Di un Sinodo straordinario sull’Amazzonia si parla ormai da tempo; c’era chi pensava che si sarebbe svolto addirittura in questo mese di ottobre, ma in loco. Fonti brasiliane ci avevano riportato che proprio il card. Hummes avrebbe assicurato, confidenzialmente, l’uscita di un documento che aprisse la strada ai “viri probati” già intorno a questo Natale. Ottobre 2019 sembra quindi una data piuttosto lontana; così come è interessante notare che l’evento si svolgerà a Roma. Se da un lato questa scelta darà una rilevanza maggiore al tema, ai lavori e alle conclusioni, si può pensare che a Roma un controllo sullo svolgimento sarà molto più agevole, evitando possibili deviazioni impreviste e imbarazzanti. E a meno che non vi sia una decisione e un’iniziativa del Pontefice sui viri probati avulsa dal contesto del Sinodo, anche il traguardo così desiderato dal card. Hummes sembra spostato in avanti temporalmente. Già da tempo nel dibattito che si svolge in Brasile su questo tema si afferma che il tema dei ministri ordinati locali, sposati o meno, che possano amministrare i sacramenti e guidare le comunità non può essere eluso. Molti pensano che debbano essere identificati direttamente dalla loro comunità, e aiutati dai vescovi.
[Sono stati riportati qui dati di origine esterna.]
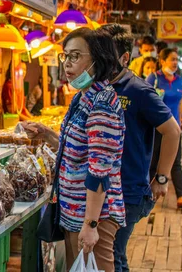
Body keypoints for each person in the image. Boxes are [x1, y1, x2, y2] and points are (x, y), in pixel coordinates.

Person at [99, 25, 180, 272]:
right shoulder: (98, 86)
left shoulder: (139, 90)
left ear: (124, 58)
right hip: (103, 188)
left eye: (105, 54)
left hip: (129, 190)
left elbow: (172, 131)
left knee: (113, 252)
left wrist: (163, 178)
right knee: (110, 252)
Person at [55, 28, 126, 272]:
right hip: (75, 213)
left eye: (75, 56)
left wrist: (91, 224)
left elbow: (99, 170)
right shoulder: (82, 98)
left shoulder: (102, 104)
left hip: (94, 216)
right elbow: (76, 151)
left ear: (98, 59)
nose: (67, 63)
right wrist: (46, 134)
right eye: (64, 56)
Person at [147, 48, 182, 208]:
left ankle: (181, 197)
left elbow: (180, 103)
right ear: (163, 60)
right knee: (153, 159)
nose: (175, 62)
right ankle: (146, 194)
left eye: (176, 59)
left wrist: (180, 121)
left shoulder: (179, 79)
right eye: (172, 59)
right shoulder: (153, 78)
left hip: (174, 129)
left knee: (176, 161)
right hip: (157, 126)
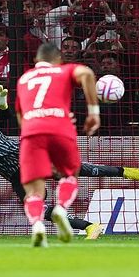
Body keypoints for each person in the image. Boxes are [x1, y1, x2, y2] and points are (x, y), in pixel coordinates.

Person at [0, 85, 139, 241]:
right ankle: (91, 227)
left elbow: (1, 115)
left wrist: (3, 107)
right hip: (16, 175)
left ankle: (122, 171)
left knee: (76, 169)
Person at [15, 42, 100, 247]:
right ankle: (61, 208)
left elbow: (20, 114)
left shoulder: (24, 79)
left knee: (34, 192)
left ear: (36, 61)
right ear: (59, 60)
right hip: (60, 127)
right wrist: (93, 113)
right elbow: (87, 74)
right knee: (70, 174)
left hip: (31, 132)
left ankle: (37, 226)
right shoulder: (64, 70)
Hummes e altri ritengono che sia una strada da imboccare anche per rispondere alla presenza crescente degli evangelici neo-pentecostali. 

Don José Albuquerque de Araújo, vescovo di Manaus (Stato di Amazonas), osservava che “il pastore evangelico ha una sua famiglia ed è vicino alla persona in difficoltà nella situazioni più periferiche, è subito al suo fianco se sorge qualche problema”. I cattolici dovrebbero essere in grado di fare lo stesso. “In certi luoghi, aspettare che siano le persone a cercarci è un metodo che non funziona”.  Altri ritengono però che non sia necessaria questa soluzione, e che sarebbe preferibile chiedere agli ordini religiosi, sia quelli antichi che quelli di nuova formazione, che in America Latina non mancano, e sono ricchi di vocazioni, di compiere uno sforzo generoso e inviare propri confratelli in quel campo di missione.
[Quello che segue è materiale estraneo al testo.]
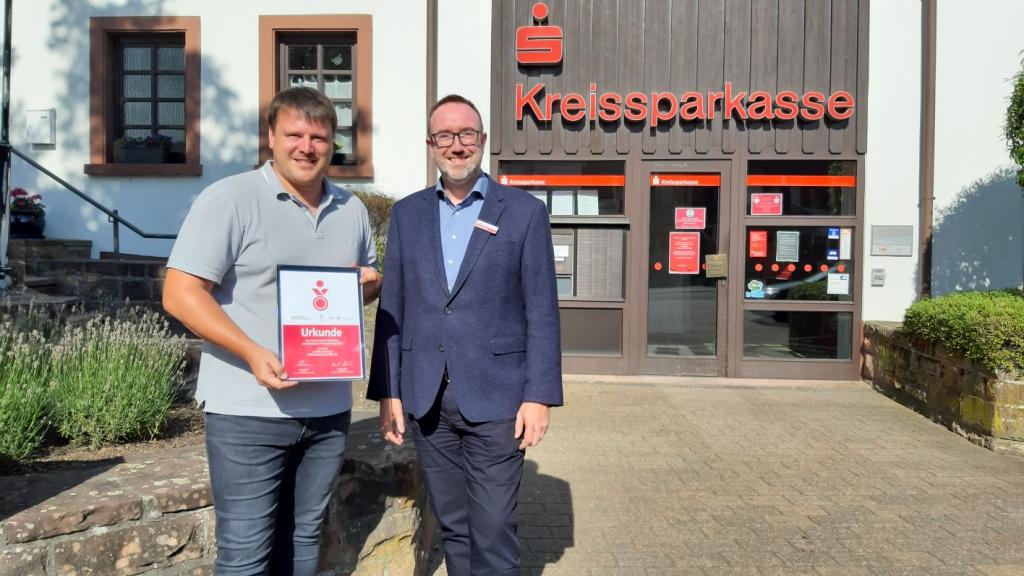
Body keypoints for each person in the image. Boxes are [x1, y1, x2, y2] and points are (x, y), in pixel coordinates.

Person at [162, 86, 381, 575]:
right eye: (294, 135)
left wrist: (369, 286)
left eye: (318, 137)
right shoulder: (230, 199)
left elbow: (356, 290)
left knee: (304, 543)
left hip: (327, 411)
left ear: (332, 143)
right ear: (271, 137)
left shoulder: (352, 210)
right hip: (247, 411)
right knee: (245, 555)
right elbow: (180, 293)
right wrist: (251, 351)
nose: (307, 147)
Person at [368, 94, 563, 575]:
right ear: (430, 144)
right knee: (454, 526)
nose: (457, 145)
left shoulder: (523, 212)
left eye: (467, 134)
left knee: (493, 529)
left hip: (498, 397)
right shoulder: (407, 214)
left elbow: (542, 311)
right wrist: (388, 393)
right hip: (427, 399)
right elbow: (393, 308)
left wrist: (539, 396)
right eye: (445, 136)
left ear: (483, 139)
Non c’è dubbio comunque che nel momento in cui si andrà a discutere del problema, le voci di coloro che sono a favore dei viri probati saranno numerose, e le soluzioni proposte le più varie; compresa quella di “comunità ordinata”, cioè della co-presenza di due o tre laici ordinati e resi abili a impartire i sacramenti. La strada del Sinodo per giungere a questo obiettivo, come ha spiegato molte volte il card. Hummes nelle sue visite alle diocesi, è stata indicata direttamente dal Pontefice. E l’ha confermata un vescovo brasiliano austriaco, riportando le parole ricevute durante un’udienza: “Il Papa non può prendere tutto in mano personalmente da Roma”. I vescovi locali, che conoscono meglio i bisogni delle comunità, devono “presentare proposte molto concrete. Dovremmo essere corajudos, ha detto in spagnolo, che significa coraggiosi, audaci. Un vescovo non dovrebbe muoversi da solo, ha detto il Papa. Le conferenze episcopali regionali e nazionali dovrebbero accordarsi su proposte di riforma. E poi portare queste proposte a Roma”.
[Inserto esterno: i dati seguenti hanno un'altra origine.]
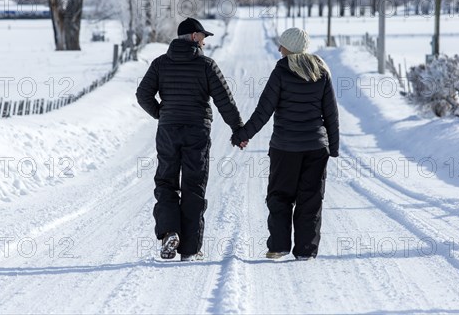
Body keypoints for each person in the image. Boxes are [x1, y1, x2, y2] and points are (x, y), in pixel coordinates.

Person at [136, 17, 243, 261]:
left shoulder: (160, 63)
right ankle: (190, 249)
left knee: (166, 182)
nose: (205, 41)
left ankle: (170, 232)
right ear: (194, 37)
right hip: (197, 130)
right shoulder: (206, 65)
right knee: (193, 186)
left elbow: (143, 94)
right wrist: (238, 129)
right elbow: (224, 100)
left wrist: (161, 113)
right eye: (203, 36)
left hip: (168, 131)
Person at [231, 27, 339, 261]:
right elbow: (331, 113)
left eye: (282, 45)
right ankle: (306, 251)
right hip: (316, 148)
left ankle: (279, 246)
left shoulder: (282, 70)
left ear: (290, 47)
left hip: (285, 148)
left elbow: (264, 110)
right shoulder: (321, 70)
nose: (279, 49)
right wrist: (334, 146)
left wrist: (243, 134)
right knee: (310, 199)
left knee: (279, 197)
Ma l’interesse su questo punto non è limitato all’Amazzonia. Perché se in quella sterminata regione sono le distanze e i collegamenti a creare problemi, altrove è la scomparsa delle vocazioni a rivelarsi drammatica. Così l’esempio delle Amazzoni potrebbe trovare imitatori molto pronti e interessati all’interno di alcune conferenza episcopali europee, come la Germania e il Belgio. C’è chi in realtà vede l’esperimento delle Amazzoni come la punta sottile del cuneo, per scardinare in ultima analisi la regola del celibato nel clero latino.